Au plan poli­tique, le bud­get par­ti­ci­pa­tif accroît la trans­pa­rence de la ges­tion muni­ci­pale. Celle-ci acquiert par ce biais une plus grande cré­di­bi­li­té aux yeux des popu­la­tions. Ain­si plu­sieurs com­munes afri­caines ont-elles adop­té le prin­cipe de « rede­va­bi­li­té », qui oblige les élus à rendre des comptes aux élec­teurs. Au Mali et au Séné­gal, il existe notam­ment des « jour­nées de dia­logue » au cours des­quelles le maire ins­talle son bureau dans la cour et consacre la jour­née à dis­cu­ter avec les citoyens. A Dakar, le maire se sou­met aux inter­ro­ga­tions de la popu­la­tion à tra­vers la radio com­mu­nau­taire. Via Inter­net, il main­tient éga­le­ment le dia­logue avec la dia­spo­ra. C’est un enjeu impor­tant en Afrique, où les émi­grés contri­buent par­fois d’avantage que l’aide publique à l’essor de leur com­mune d’origine.

Pour autant, l’institutionnalisation des pro­ces­sus de bud­gé­ti­sa­tion par­ti­ci­pa­tive reste un défi. A Mada­gas­car, après une expé­ri­men­ta­tion dans neuf com­munes pilotes, le gou­ver­ne­ment encou­rage l’extension du pro­ces­sus à cin­quante com­munes pour l’exercice 2011 et pré­voit de le géné­ra­li­ser dans trois cents com­munes en 2012. Au Séné­gal, le ministre de la décen­tra­li­sa­tion et des col­lec­ti­vi­tés locales s’est pro­non­cé en faveur du vote d’une loi ; au Mozam­bique, des lignes direc­trices sont éla­bo­rées par le gou­ver­ne­ment pour la modé­li­sa­tion de la bud­gé­ti­sa­tion participative.

En effet, dans la majo­ri­té des pays, la légis­la­tion est en retard sur les pra­tiques. L’exemple le plus mani­feste est celui de la RD Congo, où les auto­ri­tés locales sont encore nom­mées, et non élues. Elles n’ont à rendre compte qu’à l’administration cen­trale qui les a ins­tal­lées. Dans les pays d’Afrique fran­co­phone dont les textes sont ins­pi­rés de la France, on note un fos­sé entre ceux qui datent, pour la plu­part, des années 1960, période de leur indé­pen­dance, et les aspi­ra­tions actuelles des citoyens qui réclament l’approfondissement de la démo­cra­tie. Un toi­let­tage est donc nécessaire.

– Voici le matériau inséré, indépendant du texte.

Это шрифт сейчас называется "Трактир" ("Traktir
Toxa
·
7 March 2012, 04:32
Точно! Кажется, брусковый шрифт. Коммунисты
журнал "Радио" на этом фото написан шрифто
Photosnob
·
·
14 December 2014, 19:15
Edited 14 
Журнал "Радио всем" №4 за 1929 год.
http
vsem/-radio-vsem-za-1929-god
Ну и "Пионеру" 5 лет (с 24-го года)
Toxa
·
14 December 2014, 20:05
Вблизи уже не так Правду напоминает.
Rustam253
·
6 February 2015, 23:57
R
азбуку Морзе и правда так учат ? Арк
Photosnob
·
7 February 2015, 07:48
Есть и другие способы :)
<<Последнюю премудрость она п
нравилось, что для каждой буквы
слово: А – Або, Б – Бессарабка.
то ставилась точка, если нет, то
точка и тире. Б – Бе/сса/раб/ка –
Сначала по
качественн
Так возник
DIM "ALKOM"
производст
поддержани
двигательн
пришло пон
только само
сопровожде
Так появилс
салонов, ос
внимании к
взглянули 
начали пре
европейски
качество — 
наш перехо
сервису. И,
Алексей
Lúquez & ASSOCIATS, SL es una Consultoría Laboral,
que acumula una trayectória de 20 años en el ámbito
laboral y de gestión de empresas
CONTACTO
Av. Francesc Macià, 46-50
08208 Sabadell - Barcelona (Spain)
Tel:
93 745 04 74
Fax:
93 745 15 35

Les pro­ces­sus par­ti­ci­pa­tifs se révèlent très vola­tils : beau­coup se perdent à la suite des alter­nances locales, d’autres ne résistent pas aux pre­mières dif­fi­cul­tés ren­con­trées sur le ter­rain. En effet, il s’agit in fine d’un par­tage de pou­voir entre des auto­ri­tés dotées de la légi­ti­mi­té que confèrent les urnes et d’autres types de forces qui se sont impo­sées sur le ter­rain social, com­mu­nau­taire, etc. Les pro­ces­sus sont donc très mou­vants. En outre, il existe une contra­dic­tion mani­feste entre la volon­té de décen­tra­li­sa­tion affir­mée par les gou­ver­nants et la fai­blesse, voire l’absence, de trans­fert des res­sources concomitantes.

Enfin, l’un des défis majeurs reste le sui­vi et l’évaluation des expé­riences enga­gées. Le cloi­son­ne­ment des ini­tia­tives, sou­vent liées à des micro­pro­jets ad hoc non coor­don­nés, ne faci­lite pas ce pro­ces­sus. Il appa­raît néces­saire de ren­for­cer les échanges entre pays afri­cains et entre l’Afrique et le reste du monde.